PROMPT: Write only the number of lines in the entries below that contain the string "with".

SOURCE MATERIAL:
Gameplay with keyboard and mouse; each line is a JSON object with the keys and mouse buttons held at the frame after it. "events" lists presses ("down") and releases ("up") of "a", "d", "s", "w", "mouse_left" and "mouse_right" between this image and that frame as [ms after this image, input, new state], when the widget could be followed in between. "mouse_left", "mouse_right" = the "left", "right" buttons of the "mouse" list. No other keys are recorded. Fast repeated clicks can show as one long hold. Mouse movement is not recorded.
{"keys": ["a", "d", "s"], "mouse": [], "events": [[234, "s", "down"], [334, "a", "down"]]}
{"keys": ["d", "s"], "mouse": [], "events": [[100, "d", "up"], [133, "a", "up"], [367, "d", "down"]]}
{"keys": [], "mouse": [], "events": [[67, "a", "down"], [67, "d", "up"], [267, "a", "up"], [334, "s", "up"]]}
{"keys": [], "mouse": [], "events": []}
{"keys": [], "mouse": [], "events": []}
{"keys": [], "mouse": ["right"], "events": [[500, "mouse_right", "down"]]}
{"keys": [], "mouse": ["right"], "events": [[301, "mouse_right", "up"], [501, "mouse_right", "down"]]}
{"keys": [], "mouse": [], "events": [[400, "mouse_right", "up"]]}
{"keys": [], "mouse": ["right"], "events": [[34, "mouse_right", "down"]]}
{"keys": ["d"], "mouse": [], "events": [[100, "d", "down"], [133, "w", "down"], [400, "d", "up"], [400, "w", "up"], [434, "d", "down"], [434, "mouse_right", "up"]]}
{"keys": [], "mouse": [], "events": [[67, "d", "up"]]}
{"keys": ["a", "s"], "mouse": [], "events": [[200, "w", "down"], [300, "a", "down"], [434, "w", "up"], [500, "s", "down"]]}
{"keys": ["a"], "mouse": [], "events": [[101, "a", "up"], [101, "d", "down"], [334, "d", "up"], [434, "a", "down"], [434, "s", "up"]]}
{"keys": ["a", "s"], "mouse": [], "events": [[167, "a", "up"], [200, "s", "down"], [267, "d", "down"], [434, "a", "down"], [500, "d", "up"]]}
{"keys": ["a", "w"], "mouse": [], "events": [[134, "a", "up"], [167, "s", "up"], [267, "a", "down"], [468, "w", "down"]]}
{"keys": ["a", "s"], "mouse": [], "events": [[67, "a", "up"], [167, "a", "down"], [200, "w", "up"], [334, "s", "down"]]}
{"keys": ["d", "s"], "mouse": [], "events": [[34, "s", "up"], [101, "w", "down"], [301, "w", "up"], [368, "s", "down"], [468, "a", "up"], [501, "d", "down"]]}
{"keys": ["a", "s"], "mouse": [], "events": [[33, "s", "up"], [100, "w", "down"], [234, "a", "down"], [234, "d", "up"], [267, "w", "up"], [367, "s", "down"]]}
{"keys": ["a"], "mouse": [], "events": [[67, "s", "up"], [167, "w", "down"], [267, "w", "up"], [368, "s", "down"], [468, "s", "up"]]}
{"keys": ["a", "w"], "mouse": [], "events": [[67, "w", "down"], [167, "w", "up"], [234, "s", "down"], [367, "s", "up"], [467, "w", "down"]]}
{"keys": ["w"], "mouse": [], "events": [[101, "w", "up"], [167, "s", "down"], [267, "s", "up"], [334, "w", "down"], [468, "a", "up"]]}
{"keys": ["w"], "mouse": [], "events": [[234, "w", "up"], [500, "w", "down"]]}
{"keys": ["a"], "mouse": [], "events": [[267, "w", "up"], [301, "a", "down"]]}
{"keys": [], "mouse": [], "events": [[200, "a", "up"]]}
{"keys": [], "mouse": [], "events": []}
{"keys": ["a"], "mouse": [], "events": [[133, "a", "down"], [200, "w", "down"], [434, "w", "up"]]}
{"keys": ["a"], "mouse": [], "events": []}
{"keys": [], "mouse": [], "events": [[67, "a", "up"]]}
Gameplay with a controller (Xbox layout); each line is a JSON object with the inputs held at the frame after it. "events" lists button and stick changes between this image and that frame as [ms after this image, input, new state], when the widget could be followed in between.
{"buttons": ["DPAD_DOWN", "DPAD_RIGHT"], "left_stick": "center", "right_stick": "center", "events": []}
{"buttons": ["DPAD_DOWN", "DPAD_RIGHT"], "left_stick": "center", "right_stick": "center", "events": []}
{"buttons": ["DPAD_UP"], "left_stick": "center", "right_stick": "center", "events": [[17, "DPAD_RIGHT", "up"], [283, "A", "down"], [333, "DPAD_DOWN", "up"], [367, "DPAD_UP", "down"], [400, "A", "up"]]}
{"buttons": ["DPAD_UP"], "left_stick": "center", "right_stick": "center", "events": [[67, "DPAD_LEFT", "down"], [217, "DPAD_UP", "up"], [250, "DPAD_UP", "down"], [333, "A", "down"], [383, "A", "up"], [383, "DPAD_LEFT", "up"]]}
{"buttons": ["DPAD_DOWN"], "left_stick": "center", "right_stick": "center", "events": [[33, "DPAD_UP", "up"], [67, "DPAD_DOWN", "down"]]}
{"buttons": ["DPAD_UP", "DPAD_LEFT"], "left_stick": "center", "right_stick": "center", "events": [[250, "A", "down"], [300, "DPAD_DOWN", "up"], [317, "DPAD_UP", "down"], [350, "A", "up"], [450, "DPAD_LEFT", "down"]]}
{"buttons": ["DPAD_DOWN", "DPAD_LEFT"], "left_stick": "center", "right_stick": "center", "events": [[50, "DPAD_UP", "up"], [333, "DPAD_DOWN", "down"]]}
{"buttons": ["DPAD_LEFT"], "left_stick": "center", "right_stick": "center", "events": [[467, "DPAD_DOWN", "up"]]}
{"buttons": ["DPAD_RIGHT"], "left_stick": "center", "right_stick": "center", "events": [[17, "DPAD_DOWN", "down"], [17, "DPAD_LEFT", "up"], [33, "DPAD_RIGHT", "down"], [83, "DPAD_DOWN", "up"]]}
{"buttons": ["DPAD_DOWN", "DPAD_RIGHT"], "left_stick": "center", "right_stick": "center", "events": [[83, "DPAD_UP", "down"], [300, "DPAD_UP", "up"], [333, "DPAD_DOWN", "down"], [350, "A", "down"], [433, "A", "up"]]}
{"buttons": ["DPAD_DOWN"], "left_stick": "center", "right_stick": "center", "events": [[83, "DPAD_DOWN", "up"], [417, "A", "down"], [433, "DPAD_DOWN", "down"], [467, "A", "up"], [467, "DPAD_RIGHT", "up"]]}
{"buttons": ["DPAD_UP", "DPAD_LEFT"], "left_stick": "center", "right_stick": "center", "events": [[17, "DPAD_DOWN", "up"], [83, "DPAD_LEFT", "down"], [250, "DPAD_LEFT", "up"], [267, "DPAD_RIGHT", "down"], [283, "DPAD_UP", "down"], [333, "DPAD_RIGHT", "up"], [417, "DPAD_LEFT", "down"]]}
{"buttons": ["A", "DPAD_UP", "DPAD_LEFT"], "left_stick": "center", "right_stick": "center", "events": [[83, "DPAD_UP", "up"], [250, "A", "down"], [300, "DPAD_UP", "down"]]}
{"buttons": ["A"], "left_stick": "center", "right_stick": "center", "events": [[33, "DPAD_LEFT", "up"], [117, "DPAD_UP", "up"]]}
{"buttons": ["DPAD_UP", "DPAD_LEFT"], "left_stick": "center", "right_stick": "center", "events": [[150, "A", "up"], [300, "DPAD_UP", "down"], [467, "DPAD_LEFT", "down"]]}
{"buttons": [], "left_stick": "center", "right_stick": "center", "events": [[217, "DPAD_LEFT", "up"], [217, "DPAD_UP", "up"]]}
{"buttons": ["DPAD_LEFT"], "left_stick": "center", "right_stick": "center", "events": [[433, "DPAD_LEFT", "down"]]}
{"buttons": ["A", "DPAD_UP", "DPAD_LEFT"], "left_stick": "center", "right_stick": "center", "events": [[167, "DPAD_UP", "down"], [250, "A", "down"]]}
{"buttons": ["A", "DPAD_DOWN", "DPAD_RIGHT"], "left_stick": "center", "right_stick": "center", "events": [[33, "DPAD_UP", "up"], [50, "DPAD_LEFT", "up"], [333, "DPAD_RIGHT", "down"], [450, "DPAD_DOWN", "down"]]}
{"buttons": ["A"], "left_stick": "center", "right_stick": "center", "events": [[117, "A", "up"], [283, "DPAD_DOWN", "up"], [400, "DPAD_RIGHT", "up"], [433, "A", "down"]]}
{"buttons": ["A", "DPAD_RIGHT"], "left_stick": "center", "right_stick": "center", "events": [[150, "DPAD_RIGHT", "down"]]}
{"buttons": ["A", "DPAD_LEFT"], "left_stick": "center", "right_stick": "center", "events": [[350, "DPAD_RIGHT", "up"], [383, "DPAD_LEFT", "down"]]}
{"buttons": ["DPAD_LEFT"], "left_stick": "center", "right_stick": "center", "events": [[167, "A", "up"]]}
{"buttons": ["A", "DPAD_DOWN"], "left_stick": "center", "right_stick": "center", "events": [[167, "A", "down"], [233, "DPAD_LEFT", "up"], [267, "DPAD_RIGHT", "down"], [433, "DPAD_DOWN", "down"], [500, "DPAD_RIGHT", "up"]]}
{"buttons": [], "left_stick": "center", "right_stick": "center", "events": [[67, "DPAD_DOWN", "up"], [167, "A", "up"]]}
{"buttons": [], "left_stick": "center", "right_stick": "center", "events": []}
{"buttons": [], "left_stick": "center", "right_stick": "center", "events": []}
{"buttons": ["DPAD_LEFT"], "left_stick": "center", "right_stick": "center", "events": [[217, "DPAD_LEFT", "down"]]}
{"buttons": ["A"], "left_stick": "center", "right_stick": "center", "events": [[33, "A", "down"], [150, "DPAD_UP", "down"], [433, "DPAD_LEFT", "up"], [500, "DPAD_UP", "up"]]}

FINISHED TASK: 2